Rating: Summary: A journalist fascinated with the scientific method Review: Journalist Bill Bryson got tired of not knowing things. So he took three years off to pester scientists to give him all the answers about the Universe, Life and Everything. This 500-page book is the result of his quest and a big portrait of all that we Humans know and (more importantly) don't know and how we got there. The table of contents made me laugh out loud - it so impossibly broad in its scope, ranging from Cosmology to Nuclear Physics to Biology to Geology and much more... But he somehow made it work. Bill is obviously fascinated with Science and he portrays the scientific method very clearly (plus all the backstabbing that happens when nobody is looking). The book is clear, as concise as possible and very accessible to you and me. He doesn't pretend to know all subjects and he is very candid about what he doesn't understand. What a great teacher he could be! (is?) He also happens to be a gifed and witty writer, able to keep you glued to the pages even when the subject is as dry as geology. Of course, the book is superficial but hey, it is, after all, a short history of EVERYTHING. To compensate for this, the bibliography and notes pages are very thorough and will make you shop for several other books here at Amazon.

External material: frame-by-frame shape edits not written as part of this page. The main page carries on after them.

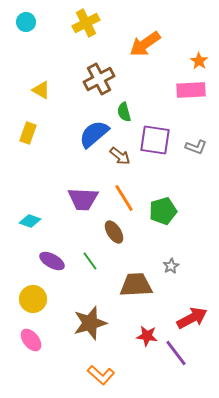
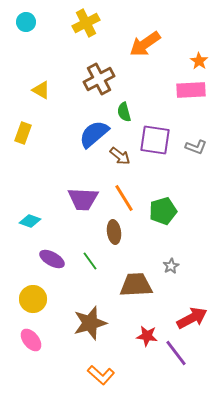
yellow rectangle: moved 5 px left
brown ellipse: rotated 25 degrees clockwise
purple ellipse: moved 2 px up
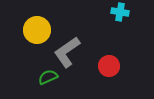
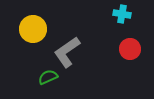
cyan cross: moved 2 px right, 2 px down
yellow circle: moved 4 px left, 1 px up
red circle: moved 21 px right, 17 px up
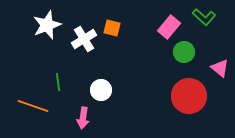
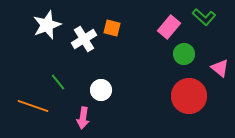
green circle: moved 2 px down
green line: rotated 30 degrees counterclockwise
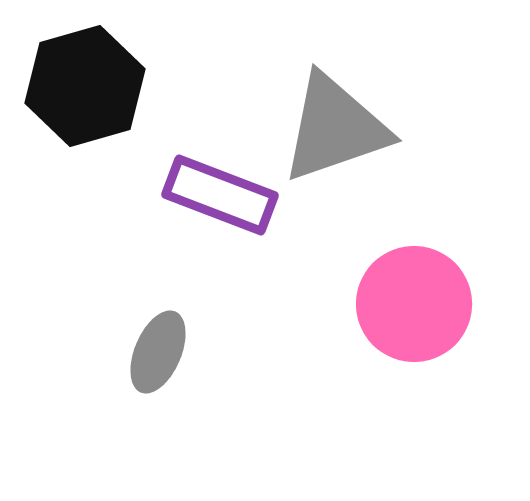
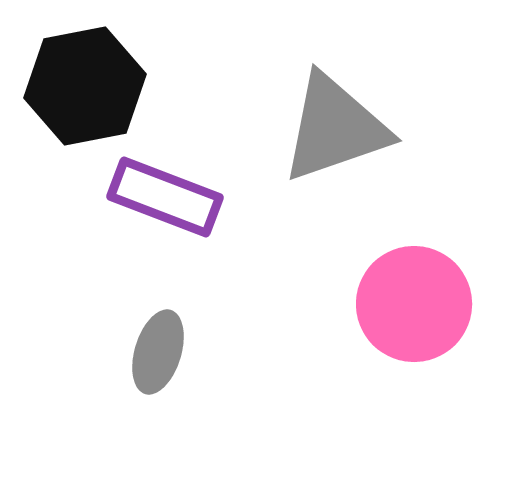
black hexagon: rotated 5 degrees clockwise
purple rectangle: moved 55 px left, 2 px down
gray ellipse: rotated 6 degrees counterclockwise
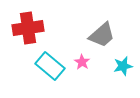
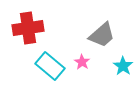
cyan star: rotated 24 degrees counterclockwise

Rating: Summary: Great introductory book on the universe and the world Review: This is a must read for those who have felt intimidated by the increasingly frequent headlines relating to discoveries in geology, chemistry, biotechnology, paleontology, astronomy, and particle physics. Bryson does a masterful job in providing a easily understood overview of how we got to where we are and a framework for understanding the significance of where we are going. "A Short History About Nearly Everything" is an easy and fun read for all. With it, you will no longer be an uninterested spectator to the fundamental events shaping what we know, where we are going, and, most importantly, who we are in the 21st Century.

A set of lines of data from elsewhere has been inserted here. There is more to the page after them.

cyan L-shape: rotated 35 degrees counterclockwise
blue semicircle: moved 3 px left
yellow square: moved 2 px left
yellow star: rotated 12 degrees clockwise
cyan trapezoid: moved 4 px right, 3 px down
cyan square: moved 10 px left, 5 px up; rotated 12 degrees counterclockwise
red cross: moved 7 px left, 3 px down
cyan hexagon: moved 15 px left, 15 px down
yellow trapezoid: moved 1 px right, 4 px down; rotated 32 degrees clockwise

Rating: Summary: Good Yarn Review: Bill Bryson is a born storyteller. He introduces us to a land of hundreds of lively characters. For example, Newton is a crazed recluse, who spends a lot of time practicing alchemy and is so distracted he can barely get out of bed. His friend Haley asks him about the orbital path of the earth and Newton has already figured it out, but he can't find his calculations among his mess. It is only with Haley's encouragement that he grudgingly rewrites it, and then goes on to write his Magnum Opus Principia Mathematica. Meanwhile, Dinosaur fossil hunters throw rocks at each others at each others excavation teams and are caught literally stealing fossils from each other. There are plenty of villainous and noble characters, and hilarious exploits. I feel as though Bill Byrson visited my living room and brought with him many lively and some deranged dinner guests. But this book is informative as well as entertaining. Bryson inspires a curiosity and respect for our beautiful and unlikely world. Where, for example right now, the Reverend Evans may now be trudging a eucalyptus covered hill to search for supernovae, which is his talent. He will continue to do this despite the fact that it can now be done automatically, and we will continue to look with him.